File37
「やめろ! やめてくれ! お願いします! もう悪いことはしませんから、許してください」
恐田氏が涙と鼻水で顔をぐしゃぐしゃにしながら泣き叫んだ。理性が吹き飛んだ、ただし子さんに恐田氏の悲痛の声は届いていないらしく、一ミリも躊躇することなく、恐田 狡毅を落下させた。すんでのところで、二家の白い焔が恐田ジュニアと針の山の隙間に入り込み、彼は串刺しにならずに済んだ。
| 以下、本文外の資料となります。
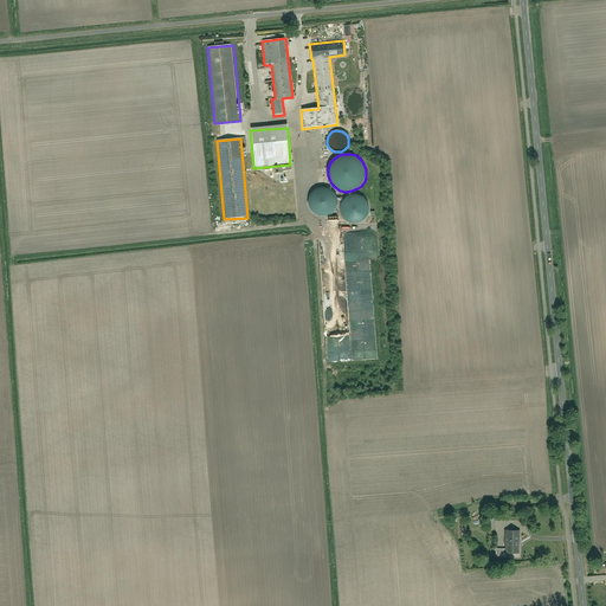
[(310,213),(315,217),(321,218),(327,216),(333,211),(335,205),(335,199),(333,194),(328,189),(321,188),(313,189),(308,195),(307,200),(307,207),(310,213)]
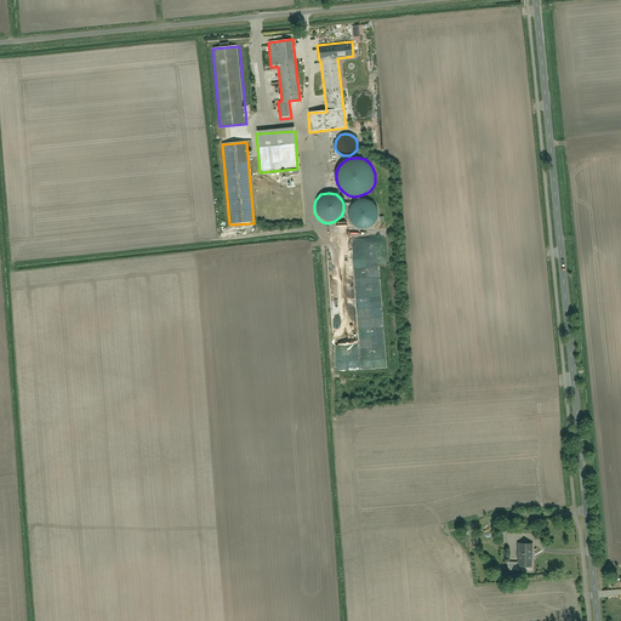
[(351,224),(355,228),(362,229),(369,228),(374,223),(377,217),(376,211),(375,206),(370,201),(362,199),(354,201),(348,206),(347,212),(347,220),(351,224)]
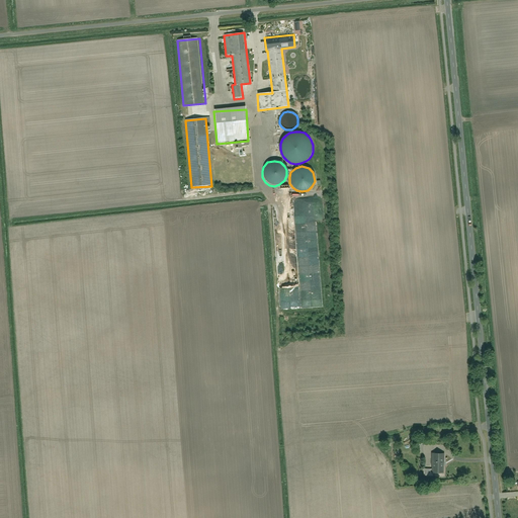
[(423,469),(423,476),(431,477),(431,472),(443,473),(444,454),(431,453),(431,470),(423,469)]
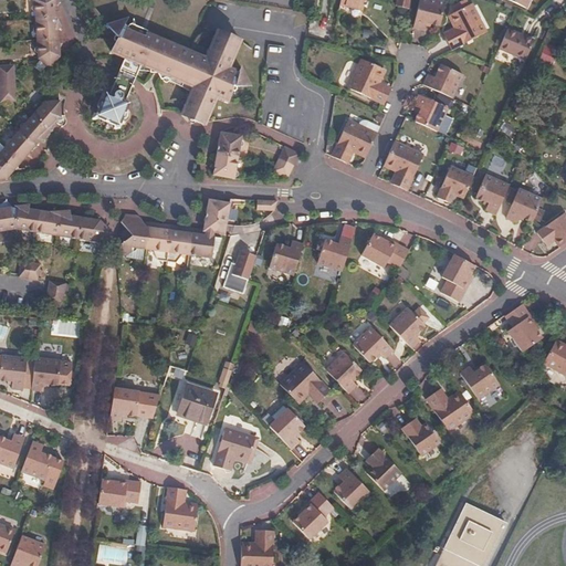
[(35,0),(37,18),(59,16),(60,13),(59,12),(58,10),(58,7),(60,6),(58,0),(56,0),(35,0)]
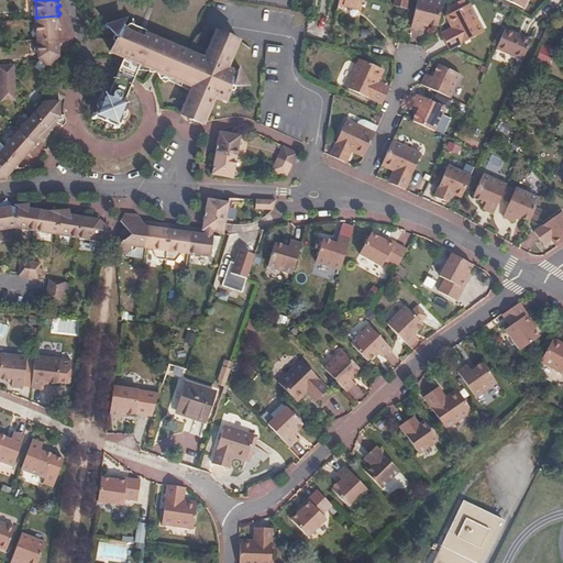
[(340,0),(338,11),(348,13),(350,7),(361,9),(363,0),(340,0)]
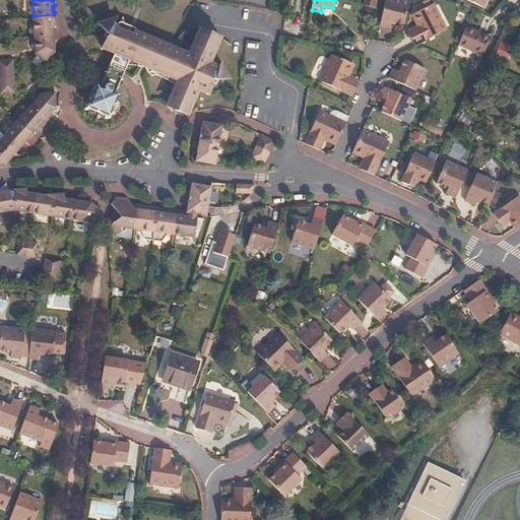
[(388,25),(397,0),(388,0),(382,23),(388,25)]
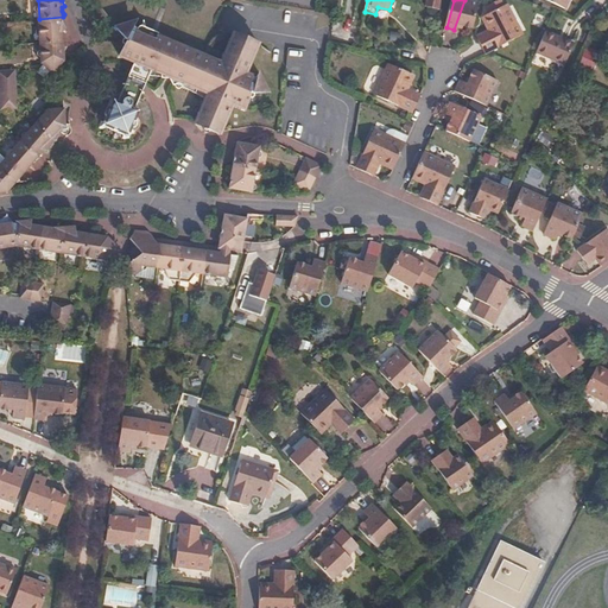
[(475,27),(481,4),(470,0),(464,0),(454,30),(458,31),(461,23),(475,27)]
「あなた、なぜ、私の邪魔をするの? もしかして、こいつらの味方なの?」
ただし子さんの鋭い眼光が二家に向けられた。
「違いますっ!」
「ならば、あなたの体、私に頂戴よ。私はもっと生きて走りたかった……成仏なんかしてたまるもんかっ!」
ただし子さんの黒い焔が禍々しさを増して二家に襲い掛かってきた。二家は白い焔で応戦するが、僅かに押し負けている。二つの巨大な霊力がぶつかり合った衝撃で結界が地響きを立てて崩壊した。
「ぐぐっ」
二家は歯を食いしばり抗うが、地を踏みしめる足がずりずりと後方へと押し出されていく。